Downplaying the “Distributed” Dogma


Benjamin recently wrote about the current state of our effort to try to import our CVS repository to… something from this century.

His conclusion is spot on, although I think it… minimizes the head-banging he and I have been going through for a couple of weeks. My original characterization didn’t turn out to be far from the truth, it seems… except, it’s me and my quad-core-P4-with-4-gigs-of-RAM sitting there, bloodied and bruised on the floor, not ClearCase. ;-)

I was somewhat surprised by the number of responses to Benjamin’s post that seemingly amounted to “Can’t you just use Subversion? Subversion works. And if you want distributed, use SVK.”

Well, the first issue with that is cvs2svn1 doesn’t seem to import the Mozilla CVS tree anymore: it’s hitting the error that Hg tends to hit2, and while completely dying is arguably more correct, bzr and cvs2svn 1.3.0′s approach—annotating and ignoring the error, so the import can actually continue—is much more satisfying.

The second issue is that the march towards a distributed version control system really isn’t about a distributed version control system; it’s about using a tool that support merging algorithms that weren’t invented in the 80s, back when you never did branches anyway, because it was annoyingly difficult with the tools of the time.

During the original discussion, the main issue that limited Subversion’s advancement in the race was that it didn’t support any better merging functionality or techniques than its predecessor. It requires external tools to record which merges had been performed and the actual algorithms used are the old ones we all love and/or hate.

Now don’t get me wrong: I use Subversion for all my personal stuff and I like it. I think it’s a great improvement over CVS (which I used for years and imported from) and in many (most?) cases, I would recommend it.

But when you’re going to be doing the kind of “agile”3, disruptive, reconstructive work that Mozilla 2.0 requires, at a minimum, you need a tool that makes branching and merging easy. SVN does work for me (and lots of other people and projects) because I’m not faced with, for example, renaming nsIFrame::GetPresContext, a task where a branch makes a lot of sense, and I’m going to be doing hundreds of renames.

I contend that it’s not so much that we require (or necessarily even want) a “distributed” version control system. In fact, as a counter example, Perforce is a [closed source] centralized VCS that has a lot of great features, including merging primitives that are awesome. Accurev is another (although, I’ve never personally used it.)

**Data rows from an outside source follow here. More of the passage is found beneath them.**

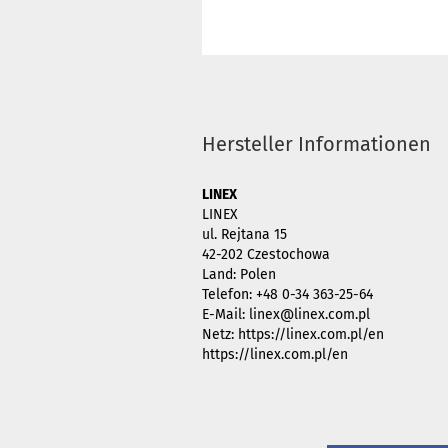
Hersteller Informationen
LINEX
LINEX
ul. Rejtana 15
42-202 Czestochowa
Land: Polen
Telefon: +48 0-34 363-25-64
E-Mail: linex@linex.com.pl
Netz: https://linex.com.pl/en
https://linex.com.pl/en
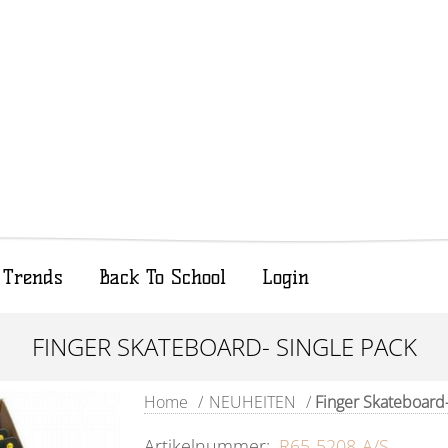
Trends
Back To School
Login
FINGER SKATEBOARD- SINGLE PACK
Home
/
NEUHEITEN
/
Finger Skateboard-
Artikelnummer:
R65-5208-A/S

We just happen to be focused on “distributed” VCSs because those are the only open source offerings that have merging facilities that handle complicated situations and get the merging stuff right. This is likely because a distributed version control system isn’t worth anything if you can’t merge your work back in easily and [more importantly] reliably.

I’ll concede, of course, that once you have things like offline diff/commit and easy patch sharing among peers, all built-in-and-tracked-by the VCS, that’s (possibly addictive) icing on the cake.

But it’s not about “distributed” part. It’s about the capable-merging part.4

Breaking code apart is easy. Putting it back together is hard.

We want and need a tool that intrinsically expects, is designed to handle, and expertly supports the latter.

1 As of 1.5.0
2 Which amounts to deleting files which don’t exist on branches [possibly yet] that they’re being deleted from.
3 I hate using that [buzz] word.
4 Coincidentally, Joel recently blogged about version control systems and large teams, and it seems the Windows team uses a model very similar to that of the 2.6 kernel developers, and possibly similar to what we’ll end up using. It seems that easy branching (which is easy) and easy merging (which is hard) is the only real way to scale a development project into the thousands.